I used equilateral triangle because the OP stated

 

because a rotation is not a "new triangle"

 

In an isoceles triangle or an irregular triangle you can define each side uniquely - rotating the finished object does not make one triangle appear like another . For Isoceles you would have short side, first long side clockwise from shortside, and second longside clockwise from shortside. For irregular you would have shortist, middle and longest side. If you can define each side uniquely ABC does NOT equal CAB.

 

But for an equilateral triangle you can just rotate a triangle coloured ABC by 180 degrees and you, in effect, have one coloured CAB. ie ABC = CAB = BCA

 

Not equilateral would make it easier - as you would have no repetitions to remove.
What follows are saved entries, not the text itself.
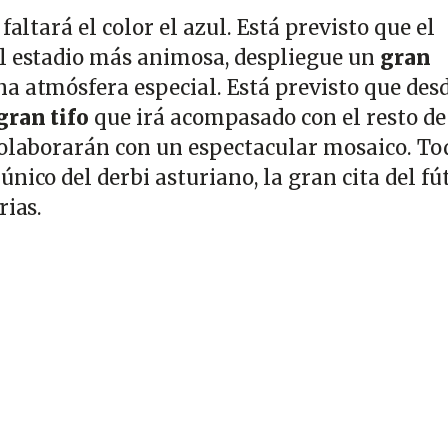
faltará el color el azul. Está previsto que el
el estadio más animosa, despliegue un
gran
a atmósfera especial. Está previsto que desd
gran tifo
que irá acompasado con el resto de
colaborarán con un espectacular mosaico. To
nico del derbi asturiano, la gran cita del fú
rias.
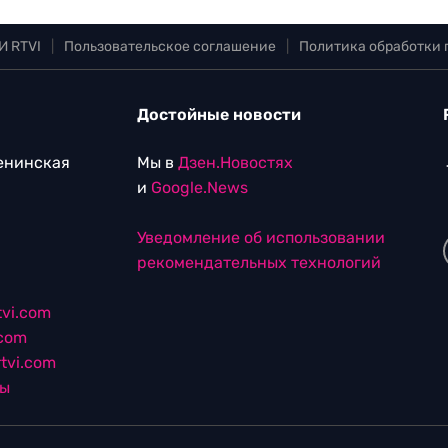
И RTVI
|
Пользовательское соглашение
|
Политика обработки
Достойные новости
Ленинская
Мы в
Дзен.Новостях
и
Google.News
Уведомление об использовании
рекомендательных технологий
vi.com
.com
tvi.com
лы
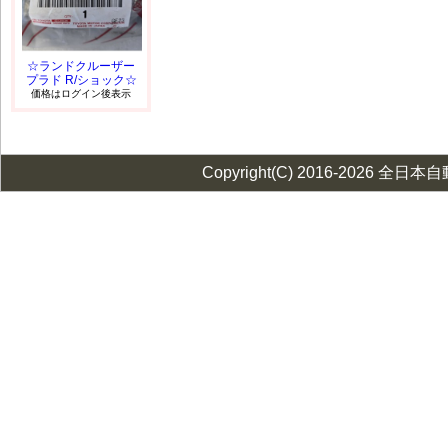
☆ランドクルーザー
プラド R/ショック☆
価格はログイン後表示
Copyright(C) 2016-2026 全日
So why don't you do it the simple way and count/remove the repetitions?

Edited January 4, 201312 yr by michel123456

So why don't you do it the simple way and count/remove the repetitions?

 

Because the repetitions vary on the different schemes. If you know a simple way - post it. There is surely an easy way to do it - but I cannot see it. It seems clear that it should be analogous to choosing 3 objects from a set of 4 - but I cannot yet systematize (ie know without thinking a/o checking) which patterns are unique and which are just rotations of another.

A rectangle equilateral is the same under 3 rotations and under mirroring.

what does that give mathematically I don't know.